Over the past several years, I have been learning about the power of disconnecting. I am, by nature, drawn to people and people seem to be drawn to me. However, what is nature is not always law. I answer friends questions at all hours of the day and night when they have fallen on hard times.
Recently, I have noticed that the only people I talk to on a regular (daily) basis is my mom, my boyfriend and my dear friend Pieter. This used to be upsetting because I tried to connect with everyone close to me daily for a couple of months. I was expecting a reply. We all know that expectations lead to pain and misery. So, I stopped wearing myself out to make sure that my friends and those close to me know that I love them. They should know that I love them because every time they are in a situation where they need someone, I’m the one they call or message. This all goes back to being enough or my fear of not being enough.
So, the process of disconnecting began not out of a reaction but a natural response to avoid pain and sadness. I started with my family first. My father is not a talker and he says that he doesn’t like to message or email. I respect that. He is my father so regardless of the length of time we go without speaking I don’t need to be the one to reach out first all the time. There is some effort required to be a part of my life. My brother and sister and their beautiful children don’t communicate with me near as often as I wished but they are busy with baseball, wrestling and visitation schedules. I try to spend as much time with them as possible. To some it may look like I’m absent but I know that when I am with them I am present making memories for those times when the silence is deafening.

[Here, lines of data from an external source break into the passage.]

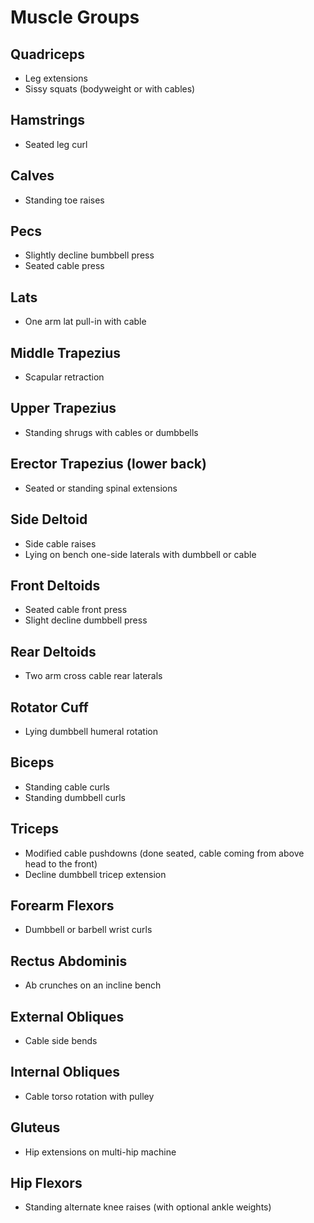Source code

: # Muscle Groups
## Quadriceps
- Leg extensions
- Sissy squats (bodyweight or with cables)

## Hamstrings
- Seated leg curl

## Calves
- Standing toe raises

## Pecs
- Slightly decline bumbbell press
- Seated cable press

## Lats
- One arm lat pull-in with cable

## Middle Trapezius
- Scapular retraction

## Upper Trapezius
- Standing shrugs with cables or dumbbells

## Erector Trapezius (lower back)
- Seated or standing spinal extensions

## Side Deltoid
- Side cable raises
- Lying on bench one-side laterals with dumbbell or cable
<!-- "Standing dumbbell or cable lateral raises"? -->

## Front Deltoids
- Seated cable front press
- Slight decline dumbbell press

## Rear Deltoids
- Two arm cross cable rear laterals <!-- "Two-arm cross cable rear delt flyes"> --> 

## Rotator Cuff
- Lying dumbbell humeral rotation

## Biceps
- Standing cable curls
- Standing dumbbell curls

## Triceps
- Modified cable pushdowns (done seated, cable coming from above head to the front)
- Decline dumbbell tricep extension

## Forearm Flexors
- Dumbbell or barbell wrist curls

## Rectus Abdominis
- Ab crunches on an incline bench

## External Obliques
- Cable side bends

## Internal Obliques
- Cable torso rotation with pulley

## Gluteus
- Hip extensions on multi-hip machine

## Hip Flexors
- Standing alternate knee raises (with optional ankle weights)
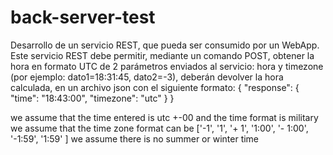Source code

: # back-server-test
Desarrollo de un servicio REST, que pueda ser consumido por un WebApp.
Este servicio REST debe permitir, mediante un comando POST, obtener la hora en formato UTC
de 2 parámetros enviados al servicio: hora y timezone
(por ejemplo: dato1=18:31:45, dato2=-3), deberán devolver la hora calculada, en un archivo json
con el siguiente formato:
    {
      "response": {
      "time": "18:43:00",
      "timezone": "utc"
      }
    }
    
 we assume that the time entered is utc +-00 and the time format is military 
 we assume that the time zone format can be ['-1', '1', '+ 1', '1:00', '- 1:00', '-1:59', '1:59' ] 
 we assume there is no summer or winter time 
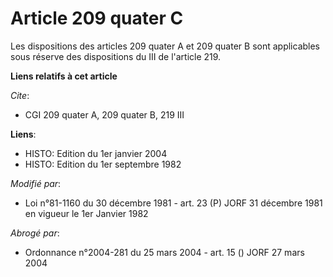 # Article 209 quater C

Les dispositions des articles 209 quater A et 209 quater B sont applicables sous réserve des dispositions du III de l'article
219.

**Liens relatifs à cet article**

_Cite_:

  - CGI 209 quater A, 209 quater B, 219 III

**Liens**:

  - HISTO: Edition du 1er janvier 2004
  - HISTO: Edition du 1er septembre 1982

_Modifié par_:

  - Loi n°81-1160 du 30 décembre 1981 - art. 23 (P) JORF 31 décembre 1981 en vigueur le 1er Janvier 1982

_Abrogé par_:

  - Ordonnance n°2004-281 du 25 mars 2004 - art. 15 () JORF 27 mars 2004
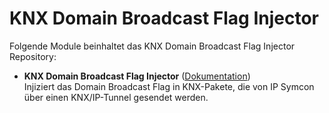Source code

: # KNX Domain Broadcast Flag Injector

Folgende Module beinhaltet das KNX Domain Broadcast Flag Injector Repository:

- __KNX Domain Broadcast Flag Injector__ ([Dokumentation](KNX%20Domain%20Broadcast%20Flag%20Injector))  
	Injiziert das Domain Broadcast Flag in KNX-Pakete, die von IP Symcon über einen KNX/IP-Tunnel gesendet werden.
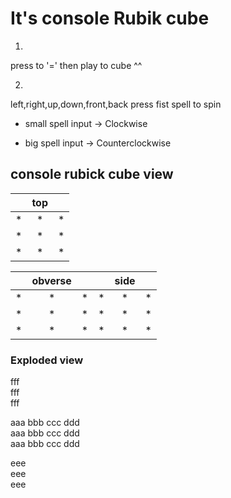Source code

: It's console Rubik cube
=======================

1.
  press to '=' then play to cube ^^
  
  
2.
  left,right,up,down,front,back 
  press fist spell to spin
  
  *
    small spell input -> Clockwise
    
  *
    big spell input -> Counterclockwise
    
    
    
## console rubick cube view


|    | top |    |  
|:--- | :---: | :---: |  
| * | * | * |  
| * | * | * |
| * | * | * |

|    | obverse |    |       | side |    |  
|:--- | :---: | :---: |     :--- | :---: | :---: |  
| * | * | * |                * | * | * |  
| * | * | * |                * | * | * |
| * | * | * |                * | * | * |


### Exploded view

fff <BR/>
fff <BR/>
fff <BR/>

aaa   bbb   ccc   ddd   <BR/>
aaa   bbb   ccc   ddd   <BR/>
aaa   bbb   ccc   ddd   <BR/>

eee <BR/>
eee <BR/>
eee <BR/>



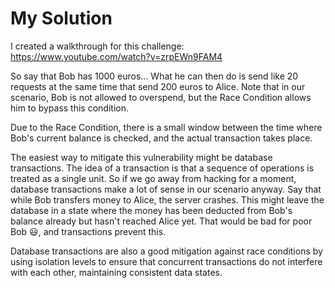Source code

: # My Solution

I created a walkthrough for this challenge: https://www.youtube.com/watch?v=zrpEWn9FAM4

So say that Bob has 1000 euros... What he can then do is send like 20 requests at the same time that send 200 euros to Alice. Note that in our scenario, Bob is not allowed to overspend, but the Race Condition allows him to bypass this condition.

Due to the Race Condition, there is a small window between the time where Bob's current balance is checked, and the actual transaction takes place. 

The easiest way to mitigate this vulnerability might be database transactions. The idea of a transaction is that a sequence of operations is treated as a single unit. So if we go away from hacking for a moment, database transactions make a lot of sense in our scenario anyway. Say that while Bob transfers money to Alice, the server crashes. This might leave the database in a state where the money has been deducted from Bob's balance already but hasn't reached Alice yet. That would be bad for poor Bob 😃, and transactions prevent this.

Database transactions are also a good mitigation against race conditions by using isolation levels to ensure that concurrent transactions do not interfere with each other, maintaining consistent data states.
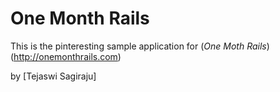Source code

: # One Month Rails 

This is the pinteresting sample application for (*One Moth Rails*)(http://onemonthrails.com)

by [Tejaswi Sagiraju]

When I am disconnecting, I don’t feel good or bad about it because it is my life and my feelings that usually get hurt. I have all these friends and have had none come visit in the past 2 1/2 years. This is despite how many said they would. My own father hasn’t come to visit me so friends not coming to visit doesn’t hurt that much. I am disconnecting not because I hate people or love people but to let them and myself be free. The road to freedom is a two-way street. I can’t be free until all of my friends and family are free from my expectations and assumptions. It doesn’t hurt to let people lie to me. It doesn’t hurt for people to use me if my heart is clean. It doesn’t require any more or less energy to not be around and find my own happiness.
While most people see disconnecting as a response, I see it as the keys to my emotional and mental freedom. I am feeling less and less like I need hold people accountable to their word. I feel empowered to seek what truly makes me happy. I feel finally ready to give myself the permission to love me for me.